> REQUIREMENTS
- 1) In the text on anti-Semitic laws in Europe, reproduce the passage from "Anti-Semitic Policies and" to "across the continent.", replacing "governments" with "states".
- 2) Turn the paragraph of the text on anti-Semitic laws in Europe that begins "The Nuremberg Laws—the Reich Citizenship Law" into a short bulleted list of its main facts.

> DOCUMENT TEXT
* BEGIN *
Anti-Semitic Policies and Legislation Across Europe
The ideological shift from religious to racial anti-Semitism allowed governments to pass sweeping laws aimed at isolating, impoverishing, and ultimately removing Jews from public life. While Nazi Germany's Nuremberg Laws of 1935 are the most infamous, they were part of a broader European pattern of legalized discrimination that unfolded unevenly but inexorably across the continent.
Germany: The Nuremberg Laws and Beyond
The Nuremberg Laws—the Reich Citizenship Law and the Law for the Protection of German Blood and German Honor—stripped Jews of their citizenship and forbade marriages and extramarital intercourse between Jews and citizens of "German or kindred blood." These laws, announced at the Nazi Party rally in September 1935, provided the legal framework for the systematic exclusion of Jews from the economy, education, and all facets of civil society. They were followed by a cascade of supplementary decrees that defined who was considered a Jew based on ancestry, not religion. A person with three or four Jewish grandparents was considered a Jew; those with fewer were classified as Mischlinge (mixed-breeds), whose status remained ambiguous and precarious. This legal model would later be used to confiscate property and facilitate forced emigration. The subsequent "Aryanization" of Jewish businesses, expropriation of assets, and the establishment of ghettos in occupied Poland all rested on this legislative foundation.
Eastern and Central Europe: Hungary, Poland, and Romania
The surge of anti-Semitic legislation was not limited to Germany. Hungary, under the regency of Miklós Horthy, introduced a numerus clausus law in 1920 that restricted Jewish enrollment in universities to their proportion of the population—the first such law in modern Europe. This measure was later expanded in the 1930s with a series of "Jewish Laws" that limited Jewish participation in the professions, business, and the press. In 1938, Hungary passed the First Jewish Law, restricting the number of Jews in the liberal professions and white-collar jobs to 20 percent, later reduced to 6 percent in 1939. In Poland, the interwar years saw widespread economic boycotts of Jewish merchants, the reinstatement of medieval-style ghetto benches in universities, and eventually calls for mass emigration. The Polish government actively explored the forced relocation of Jews to Madagascar, a scheme that the French government considered as well. By 1937, the Polish government passed laws prohibiting ritual slaughter (shechita), devastating Jewish communities reliant on kosher meat production. Romania enacted citizenship laws that left many Jews stateless; the 1938 revision of Romanian citizenship stripped up to a third of Romanian Jews of their nationality. The far-right Iron Guard promoted vicious anti-Semitic violence, including the assassination of Prime Minister I.G. Duca in 1933. By the late 1930s, laws in Romania mimicked the Nuremberg model, revoking citizenship, expelling Jews from professions, and dispossessing them of property.
* END *
> RAW DATA
* BEGIN *
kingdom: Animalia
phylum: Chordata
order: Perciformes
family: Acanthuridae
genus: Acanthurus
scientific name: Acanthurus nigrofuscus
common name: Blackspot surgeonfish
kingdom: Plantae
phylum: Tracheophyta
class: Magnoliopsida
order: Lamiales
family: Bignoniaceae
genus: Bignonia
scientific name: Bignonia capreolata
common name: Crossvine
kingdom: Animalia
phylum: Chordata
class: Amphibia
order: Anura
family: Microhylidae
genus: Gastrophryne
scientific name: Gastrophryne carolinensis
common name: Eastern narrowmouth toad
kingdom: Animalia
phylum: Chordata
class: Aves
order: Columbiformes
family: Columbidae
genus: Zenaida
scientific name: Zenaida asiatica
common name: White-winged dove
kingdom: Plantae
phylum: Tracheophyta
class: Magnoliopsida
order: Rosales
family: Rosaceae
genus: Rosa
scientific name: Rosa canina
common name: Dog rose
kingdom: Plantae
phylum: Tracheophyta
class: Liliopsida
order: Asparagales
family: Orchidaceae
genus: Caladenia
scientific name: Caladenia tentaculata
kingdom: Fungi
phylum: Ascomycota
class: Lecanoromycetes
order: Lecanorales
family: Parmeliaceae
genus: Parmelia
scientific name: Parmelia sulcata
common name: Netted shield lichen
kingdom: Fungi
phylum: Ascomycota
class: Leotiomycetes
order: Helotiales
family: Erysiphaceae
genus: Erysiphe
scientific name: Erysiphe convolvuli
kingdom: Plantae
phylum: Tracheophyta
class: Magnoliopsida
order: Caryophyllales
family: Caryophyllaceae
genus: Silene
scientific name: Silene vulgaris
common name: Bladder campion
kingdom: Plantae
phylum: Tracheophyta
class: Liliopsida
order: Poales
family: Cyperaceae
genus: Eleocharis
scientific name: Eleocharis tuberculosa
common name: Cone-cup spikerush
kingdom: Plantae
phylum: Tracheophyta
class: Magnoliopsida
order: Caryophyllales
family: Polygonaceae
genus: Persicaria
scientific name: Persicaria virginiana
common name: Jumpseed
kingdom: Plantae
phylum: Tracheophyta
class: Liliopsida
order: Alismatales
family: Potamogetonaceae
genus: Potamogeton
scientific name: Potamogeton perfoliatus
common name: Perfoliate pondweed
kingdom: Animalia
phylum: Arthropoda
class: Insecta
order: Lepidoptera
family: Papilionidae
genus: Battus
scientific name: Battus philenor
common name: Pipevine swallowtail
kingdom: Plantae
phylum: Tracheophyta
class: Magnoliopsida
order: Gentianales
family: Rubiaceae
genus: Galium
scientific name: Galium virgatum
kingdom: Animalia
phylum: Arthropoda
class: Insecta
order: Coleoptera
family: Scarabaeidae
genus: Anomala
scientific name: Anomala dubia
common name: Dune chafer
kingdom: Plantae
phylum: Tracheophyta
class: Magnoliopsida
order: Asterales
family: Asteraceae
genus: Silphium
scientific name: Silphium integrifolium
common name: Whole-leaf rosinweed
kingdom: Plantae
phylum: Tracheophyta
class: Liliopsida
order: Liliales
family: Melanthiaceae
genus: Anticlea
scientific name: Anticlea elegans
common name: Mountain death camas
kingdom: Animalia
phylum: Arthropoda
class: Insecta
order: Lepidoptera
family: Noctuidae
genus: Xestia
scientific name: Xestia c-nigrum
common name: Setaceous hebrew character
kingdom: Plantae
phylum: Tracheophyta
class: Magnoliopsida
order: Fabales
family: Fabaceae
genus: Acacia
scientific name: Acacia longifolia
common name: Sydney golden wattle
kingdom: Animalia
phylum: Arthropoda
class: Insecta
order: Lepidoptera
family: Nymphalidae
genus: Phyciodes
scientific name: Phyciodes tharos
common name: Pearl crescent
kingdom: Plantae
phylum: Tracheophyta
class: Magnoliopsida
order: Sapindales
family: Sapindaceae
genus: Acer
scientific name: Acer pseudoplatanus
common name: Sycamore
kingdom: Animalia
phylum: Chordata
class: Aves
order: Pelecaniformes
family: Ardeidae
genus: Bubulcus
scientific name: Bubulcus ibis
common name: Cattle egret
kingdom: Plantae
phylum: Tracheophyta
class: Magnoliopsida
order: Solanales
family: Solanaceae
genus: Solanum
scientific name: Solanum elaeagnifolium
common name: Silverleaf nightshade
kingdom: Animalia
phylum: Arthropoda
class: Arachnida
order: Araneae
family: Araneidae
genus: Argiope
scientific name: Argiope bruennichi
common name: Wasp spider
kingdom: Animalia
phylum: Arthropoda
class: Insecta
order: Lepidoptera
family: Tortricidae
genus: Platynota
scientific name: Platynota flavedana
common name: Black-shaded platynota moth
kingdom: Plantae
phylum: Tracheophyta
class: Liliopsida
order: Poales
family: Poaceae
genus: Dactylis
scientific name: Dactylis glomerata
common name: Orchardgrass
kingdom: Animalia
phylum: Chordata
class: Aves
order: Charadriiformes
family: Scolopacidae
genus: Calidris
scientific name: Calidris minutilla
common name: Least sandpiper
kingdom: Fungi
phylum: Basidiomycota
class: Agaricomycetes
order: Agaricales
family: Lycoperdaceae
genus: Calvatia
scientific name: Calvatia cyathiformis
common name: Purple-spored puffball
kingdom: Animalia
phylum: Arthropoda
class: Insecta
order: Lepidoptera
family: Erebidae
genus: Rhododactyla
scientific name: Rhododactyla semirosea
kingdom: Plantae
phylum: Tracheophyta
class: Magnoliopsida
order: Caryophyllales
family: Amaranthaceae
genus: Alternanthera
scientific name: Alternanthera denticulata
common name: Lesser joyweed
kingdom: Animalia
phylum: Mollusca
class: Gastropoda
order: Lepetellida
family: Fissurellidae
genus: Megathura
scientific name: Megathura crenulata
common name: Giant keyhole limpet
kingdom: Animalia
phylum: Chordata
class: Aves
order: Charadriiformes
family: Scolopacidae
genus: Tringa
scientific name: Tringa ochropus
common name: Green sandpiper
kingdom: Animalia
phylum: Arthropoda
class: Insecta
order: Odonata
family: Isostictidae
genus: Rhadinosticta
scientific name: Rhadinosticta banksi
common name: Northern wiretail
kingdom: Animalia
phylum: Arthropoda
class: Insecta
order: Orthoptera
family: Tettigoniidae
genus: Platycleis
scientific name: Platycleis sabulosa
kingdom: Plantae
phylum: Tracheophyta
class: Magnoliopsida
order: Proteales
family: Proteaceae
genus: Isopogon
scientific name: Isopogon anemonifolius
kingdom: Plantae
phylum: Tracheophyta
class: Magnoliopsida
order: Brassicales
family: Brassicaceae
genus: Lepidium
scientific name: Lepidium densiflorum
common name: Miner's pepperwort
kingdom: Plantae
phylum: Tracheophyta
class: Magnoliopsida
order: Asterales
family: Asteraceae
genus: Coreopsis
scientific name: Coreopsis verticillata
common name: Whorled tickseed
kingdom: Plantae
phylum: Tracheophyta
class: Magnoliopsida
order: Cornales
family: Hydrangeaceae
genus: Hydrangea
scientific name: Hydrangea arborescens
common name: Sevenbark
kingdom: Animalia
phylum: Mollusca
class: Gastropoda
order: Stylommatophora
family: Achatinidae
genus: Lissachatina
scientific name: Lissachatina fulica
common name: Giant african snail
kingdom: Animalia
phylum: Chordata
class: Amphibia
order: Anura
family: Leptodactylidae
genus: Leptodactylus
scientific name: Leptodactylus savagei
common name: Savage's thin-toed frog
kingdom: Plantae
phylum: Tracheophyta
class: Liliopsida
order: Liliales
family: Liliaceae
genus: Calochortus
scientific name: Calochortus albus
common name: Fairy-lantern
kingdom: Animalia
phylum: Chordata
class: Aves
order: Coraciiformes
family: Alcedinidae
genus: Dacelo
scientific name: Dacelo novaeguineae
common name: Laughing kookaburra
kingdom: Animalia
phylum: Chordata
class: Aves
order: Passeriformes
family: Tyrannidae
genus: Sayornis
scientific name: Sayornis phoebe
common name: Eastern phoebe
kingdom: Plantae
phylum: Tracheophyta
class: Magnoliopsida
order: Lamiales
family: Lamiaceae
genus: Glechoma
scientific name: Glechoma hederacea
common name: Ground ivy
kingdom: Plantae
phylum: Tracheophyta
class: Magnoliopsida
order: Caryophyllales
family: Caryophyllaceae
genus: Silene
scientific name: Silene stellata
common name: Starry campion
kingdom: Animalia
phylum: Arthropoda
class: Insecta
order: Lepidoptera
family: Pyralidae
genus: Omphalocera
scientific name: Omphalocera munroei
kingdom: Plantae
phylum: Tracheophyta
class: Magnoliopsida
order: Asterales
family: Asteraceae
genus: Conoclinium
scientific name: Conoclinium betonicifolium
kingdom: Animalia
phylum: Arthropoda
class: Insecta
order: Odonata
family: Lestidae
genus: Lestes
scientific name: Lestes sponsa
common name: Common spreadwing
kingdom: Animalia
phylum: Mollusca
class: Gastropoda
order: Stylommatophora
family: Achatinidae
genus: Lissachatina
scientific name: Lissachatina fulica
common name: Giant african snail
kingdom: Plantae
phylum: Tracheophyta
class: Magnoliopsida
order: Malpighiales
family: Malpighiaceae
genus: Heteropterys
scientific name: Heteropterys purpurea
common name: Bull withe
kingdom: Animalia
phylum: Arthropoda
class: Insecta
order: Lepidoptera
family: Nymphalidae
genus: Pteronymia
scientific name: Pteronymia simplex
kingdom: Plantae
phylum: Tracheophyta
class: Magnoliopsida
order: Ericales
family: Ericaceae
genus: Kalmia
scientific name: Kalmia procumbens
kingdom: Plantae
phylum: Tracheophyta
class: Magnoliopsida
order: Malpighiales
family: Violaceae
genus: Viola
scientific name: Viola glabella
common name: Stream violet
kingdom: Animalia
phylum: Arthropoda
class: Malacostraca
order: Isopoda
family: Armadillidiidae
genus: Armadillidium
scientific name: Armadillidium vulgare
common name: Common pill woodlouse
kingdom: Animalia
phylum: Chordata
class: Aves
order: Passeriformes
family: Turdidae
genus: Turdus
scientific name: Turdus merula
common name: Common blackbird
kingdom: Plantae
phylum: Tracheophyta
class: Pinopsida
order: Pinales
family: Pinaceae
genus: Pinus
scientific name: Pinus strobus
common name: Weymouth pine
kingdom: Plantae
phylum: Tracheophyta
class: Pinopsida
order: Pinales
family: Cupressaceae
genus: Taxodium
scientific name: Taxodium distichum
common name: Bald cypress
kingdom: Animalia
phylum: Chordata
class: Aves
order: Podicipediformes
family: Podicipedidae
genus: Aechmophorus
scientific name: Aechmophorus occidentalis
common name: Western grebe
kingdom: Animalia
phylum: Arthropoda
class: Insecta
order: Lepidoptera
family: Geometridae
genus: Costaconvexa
* END *
> RESPONSES TO THE TASKS
- 1)
Anti-Semitic Policies and Legislation Across Europe
The ideological shift from religious to racial anti-Semitism allowed states to pass sweeping laws aimed at isolating, impoverishing, and ultimately removing Jews from public life. While Nazi Germany's Nuremberg Laws of 1935 are the most infamous, they were part of a broader European pattern of legalized discrimination that unfolded unevenly but inexorably across the continent.

- 2)
- The Nuremberg Laws were the Reich Citizenship Law and the Law for the Protection of German Blood and German Honor. They were announced at the Nazi Party rally in September 1935.
- They stripped Jews of citizenship and banned marriage and extramarital intercourse between Jews and citizens of "German or kindred blood."
- They gave the legal framework for excluding Jews from the economy, education and civil society.
- Later decrees defined Jews by ancestry, not religion. Three or four Jewish grandparents made a person a Jew, and those with fewer were classed as Mischlinge, whose status was ambiguous and precarious.
- This model was later used to confiscate property and force emigration.
- "Aryanization" of Jewish businesses, expropriation of assets and ghettos in occupied Poland all rested on this legislation.